И Анна покраснела, улыбнувшись, – оттого, что он называл ее мамашей, ее, свою однолетку, может быть: ведь ей всего сорок два года. Неужели она так состарилась на лицо? Может, просто черный платок старит ее?

Но это сообщение бойца ее обрадовало сильно: семье-то позарез нужна своя избенка, чтобы обживаться по-настоящему. Сколько ж мыкаться так, ежедневные попреки бабки выслушивать? Было б тогда много легче, конечно…

– Ну, спасибо вам на добром слове, служивый! – поблагодарила Анна.

– На здоровьичко, мамаша! Не тужи. Все к лучшему идет. Нужда перетерпится, забудется.

– Ой ли! – покачала она головой отрицательно. – У нас нужда скачет, нужда плачет, нужда песенки поет. – Заметила, что какой-то серенький паучок – крохотный комочек – нацепился к ней на рукав куртки, полз по нему. И в душе ее всплеснулось тотчас: «Неужели мне какое-то письмо будет?» Как сельская жительница, она верила в некоторые приметы, проверила их и уже примерилась к ним.

– Мама, подойди сюда, прошу! – позвал ее делавший политинформацию сержант и попросил:

– Расскажите им, сыновьям, за что они воюют.

– Ну это-то они, наверно, знают получше моего. – Она замялась, застеснялась, подойдя поближе – к самому кружку сидевших солдат. Потом воодушевилась сильно: – Думайте о ваших матерях, братьях, сестрах… Мать я шестерых детей… Здесь стоял мой дом, росли березы. Теперь – ничего, погублено все ворогом. И еще что вам скажу: мой муж и мои ребята прежде работали без выходных, не бездельничали. Кто ж бездельем людей наказывает? Особенно нынче, когда рабочих рук недохватает? Так что я прошу (передайте командиру вашему) выпустить тех двух солдат, каких в мою землянку посадили. От безделья ведь на стену полезешь…

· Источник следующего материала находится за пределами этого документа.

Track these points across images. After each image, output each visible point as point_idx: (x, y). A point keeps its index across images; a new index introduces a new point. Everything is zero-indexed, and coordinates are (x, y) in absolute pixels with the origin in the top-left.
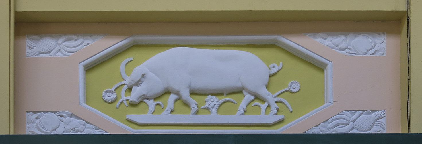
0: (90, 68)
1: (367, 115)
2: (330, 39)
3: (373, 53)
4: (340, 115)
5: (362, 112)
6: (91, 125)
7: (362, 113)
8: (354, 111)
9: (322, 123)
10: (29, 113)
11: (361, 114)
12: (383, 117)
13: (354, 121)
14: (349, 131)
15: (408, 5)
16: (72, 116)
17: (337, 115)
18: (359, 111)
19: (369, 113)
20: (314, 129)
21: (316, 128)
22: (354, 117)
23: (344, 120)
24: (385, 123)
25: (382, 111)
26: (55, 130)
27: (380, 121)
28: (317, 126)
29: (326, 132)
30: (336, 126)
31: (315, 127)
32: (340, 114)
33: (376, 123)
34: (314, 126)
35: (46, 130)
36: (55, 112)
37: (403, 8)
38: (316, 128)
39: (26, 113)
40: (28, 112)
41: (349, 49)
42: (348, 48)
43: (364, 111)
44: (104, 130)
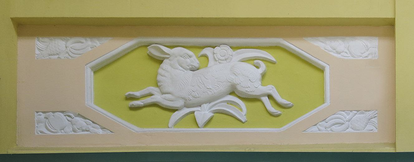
0: (97, 70)
1: (361, 115)
2: (328, 42)
3: (367, 55)
4: (336, 115)
5: (357, 112)
6: (96, 125)
7: (357, 113)
8: (350, 111)
9: (320, 122)
10: (39, 113)
11: (355, 114)
12: (375, 117)
13: (349, 121)
14: (206, 102)
15: (395, 17)
16: (79, 115)
17: (333, 115)
18: (353, 111)
19: (363, 113)
20: (312, 128)
21: (314, 127)
22: (348, 117)
23: (340, 120)
24: (376, 122)
25: (374, 111)
26: (63, 129)
27: (373, 120)
28: (316, 125)
29: (287, 102)
30: (334, 125)
31: (313, 127)
32: (336, 114)
33: (369, 122)
34: (313, 125)
35: (52, 129)
36: (62, 112)
37: (393, 17)
38: (314, 127)
39: (35, 112)
40: (37, 112)
41: (345, 52)
42: (344, 51)
43: (358, 111)
44: (108, 130)
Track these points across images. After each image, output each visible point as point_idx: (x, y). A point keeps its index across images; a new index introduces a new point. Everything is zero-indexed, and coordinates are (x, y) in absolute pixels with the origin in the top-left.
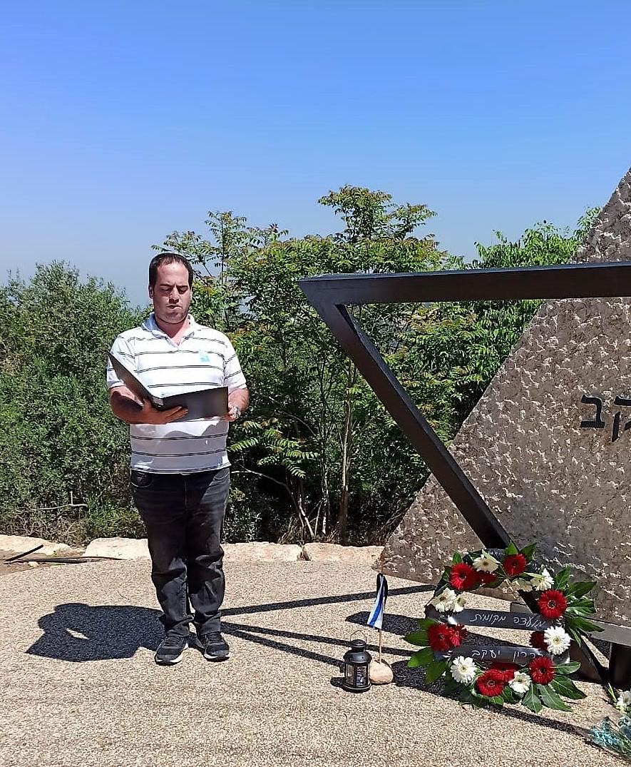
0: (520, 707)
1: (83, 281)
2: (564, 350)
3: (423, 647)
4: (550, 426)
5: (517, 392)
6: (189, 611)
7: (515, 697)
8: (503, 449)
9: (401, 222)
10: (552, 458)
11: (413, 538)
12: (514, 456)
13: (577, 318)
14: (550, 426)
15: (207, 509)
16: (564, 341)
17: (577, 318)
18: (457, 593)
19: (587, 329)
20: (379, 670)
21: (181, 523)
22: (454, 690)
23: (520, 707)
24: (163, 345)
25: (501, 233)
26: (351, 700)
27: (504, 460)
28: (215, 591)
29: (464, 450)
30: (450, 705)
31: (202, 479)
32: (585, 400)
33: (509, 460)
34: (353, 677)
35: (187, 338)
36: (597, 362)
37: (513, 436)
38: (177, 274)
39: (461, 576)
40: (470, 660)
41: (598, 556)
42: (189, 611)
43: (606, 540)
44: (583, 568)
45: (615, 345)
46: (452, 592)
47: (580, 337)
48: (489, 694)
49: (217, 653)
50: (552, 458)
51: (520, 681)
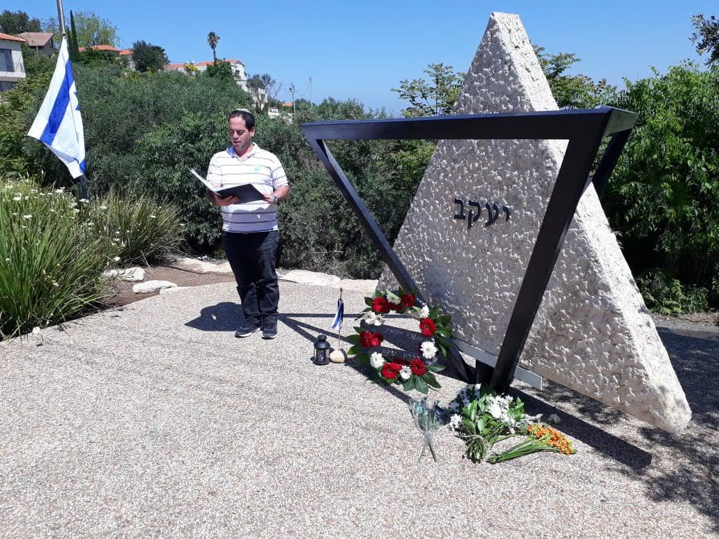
0: (400, 388)
1: (366, 111)
2: (448, 169)
3: (396, 348)
4: (443, 217)
5: (428, 195)
6: (256, 309)
7: (401, 380)
8: (424, 230)
9: (554, 66)
10: (444, 238)
11: (388, 281)
12: (428, 234)
13: (454, 148)
14: (443, 217)
15: (260, 253)
16: (449, 163)
17: (454, 148)
18: (376, 314)
19: (458, 156)
20: (337, 355)
21: (255, 263)
22: (370, 373)
23: (400, 388)
24: (235, 161)
25: (656, 68)
26: (320, 369)
27: (424, 237)
28: (272, 300)
29: (407, 229)
30: (359, 377)
31: (261, 237)
32: (457, 201)
33: (426, 237)
34: (321, 358)
35: (249, 157)
36: (463, 177)
37: (427, 222)
38: (240, 124)
39: (380, 305)
40: (380, 355)
41: (465, 301)
42: (256, 309)
43: (468, 292)
44: (457, 308)
45: (471, 166)
46: (374, 313)
47: (455, 161)
48: (383, 378)
49: (269, 331)
50: (444, 238)
51: (406, 372)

Бойцы дружно зашумели, засмеялись. А узбек в восхищении даже сказал:

– Ай да наша мама! – заблестел глазами.

И уж вспомнила она главное, зачем она было пошла да и вернулась ни с чем. Голова что решето стала у нее: ничегошеньки в ней не держится. Памяти никакой. Абсолютно. Сказать кому – не поверят люди ведь…

VII

Наташа не была настолько самонадеянной дочерью, став почтальоншей из-за только благих намерений, чтобы как-то вовремя отвести или смягчить, в случае недоброго извещения об отце – удар от матери; она просто надеялась управиться как можно лучше с чувствами своими, только лишь, и тогда все образуется само собой. Но когда такое извещение – какое-то чужое и тяжелое – она получила именно на свое имя и с удивлением прочитала его прямо на почте и не сразу могла понять его и когда сквозь тяжелую холодность его поняла смысл дошедших до нее слов, извещавших ее непосредственно из Москвы, (куда она, разыскивая отца, писала запрос о нем, красноармейце), что ркасноармеец Кашин Василий Федорович, 1897 года рождения, пропал без вести, – она сама растерялась ужасно и с почти дрожью без оглядки прошумела от почты домой – целых пять километров, и боялась теперь одной своей растерянностью не угробить мать.